---- Data section

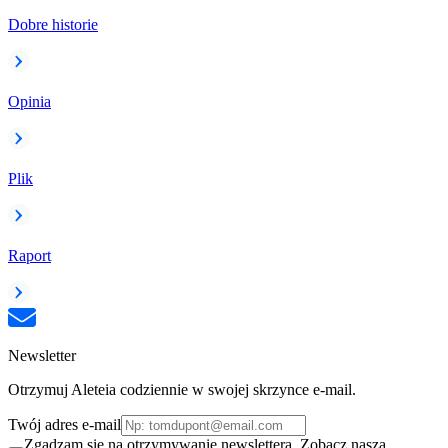
Dobre historie
Opinia
Plik
Raport
Newsletter
Otrzymuj Aleteia codziennie w swojej skrzynce e-mail.
Twój adres e-mail
Zgadzam się na otrzymywanie newslettera. Zobacz naszą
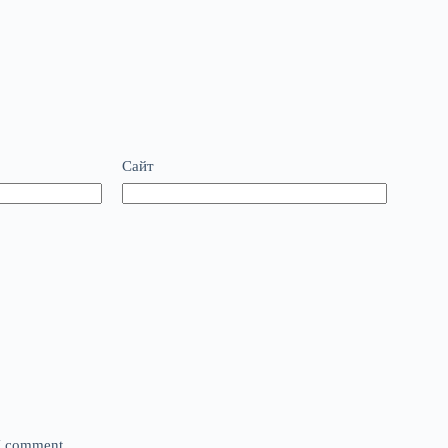
Сайт
 I comment.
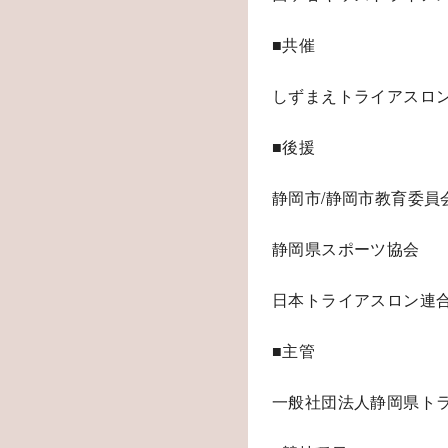
■共催
しずまえトライアスロ
■後援
静岡市/静岡市教育委員
静岡県スポーツ協会
日本トライアスロン連
■主管
一般社団法人静岡県ト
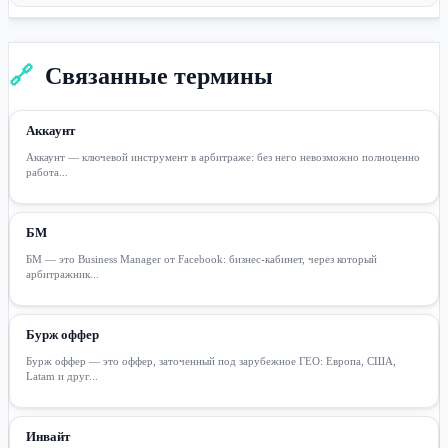
🔗
Связанные термины
Аккаунт
Аккаунт — ключевой инструмент в арбитраже: без него невозможно полноценно
работа...
БМ
БМ — это Business Manager от Facebook: бизнес-кабинет, через который
арбитражник...
Бурж оффер
Бурж оффер — это оффер, заточенный под зарубежное ГЕО: Европа, США,
Latam и друг...
Инвайт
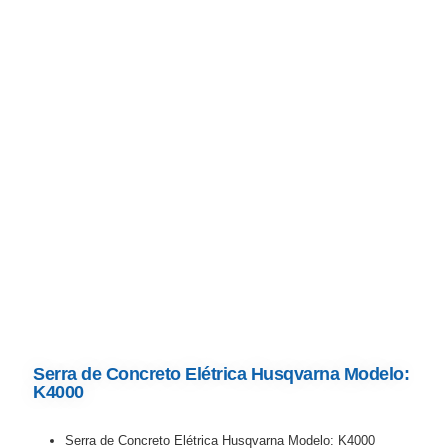
Serra de Concreto Elétrica Husqvarna Modelo:
K4000
Serra de Concreto Elétrica Husqvarna Modelo: K4000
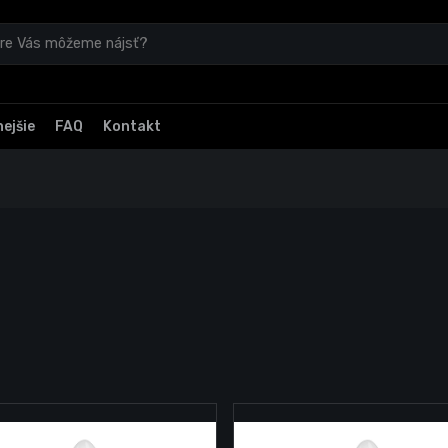
ejšie
FAQ
Kontakt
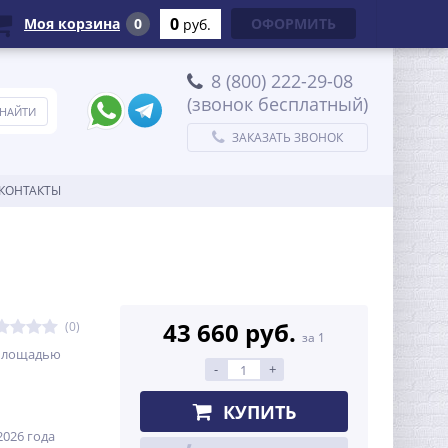
0
Моя корзина
0
ОФОРМИТЬ
руб.
8 (800) 222-29-08
(звонок бесплатный)
ЗАКАЗАТЬ ЗВОНОК
КОНТАКТЫ
43 660 руб.
(0)
за 1
 площадью
-
+
КУПИТЬ
026 года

--------

● **Directive**
Pictures are to be dropped, and the remaining data set down exactly.

● **Exercise result**
Dobre historie
Opinia
Plik
Raport
Newsletter
Otrzymuj Aleteia codziennie w swojej skrzynce e-mail.
Twój adres e-mail
Zgadzam się na otrzymywanie newslettera. Zobacz naszą
Сайт
 I comment.
■共催
しずまえトライアスロ
■後援
静岡市/静岡市教育委員
静岡県スポーツ協会
日本トライアスロン連
■主管
一般社団法人静岡県ト
🔗
Связанные термины
Аккаунт
Аккаунт — ключевой инструмент в арбитраже: без него невозможно полноценно
работа...
БМ
БМ — это Business Manager от Facebook: бизнес-кабинет, через который
арбитражник...
Бурж оффер
Бурж оффер — это оффер, заточенный под зарубежное ГЕО: Европа, США,
Latam и друг...
Инвайт
Serra de Concreto Elétrica Husqvarna Modelo:
K4000
Serra de Concreto Elétrica Husqvarna Modelo: K4000
ejšie
FAQ
Kontakt
0
Моя корзина
0
ОФОРМИТЬ
руб.
8 (800) 222-29-08
(звонок бесплатный)
ЗАКАЗАТЬ ЗВОНОК
КОНТАКТЫ
43 660 руб.
(0)
за 1
 площадью
-
+
КУПИТЬ
026 года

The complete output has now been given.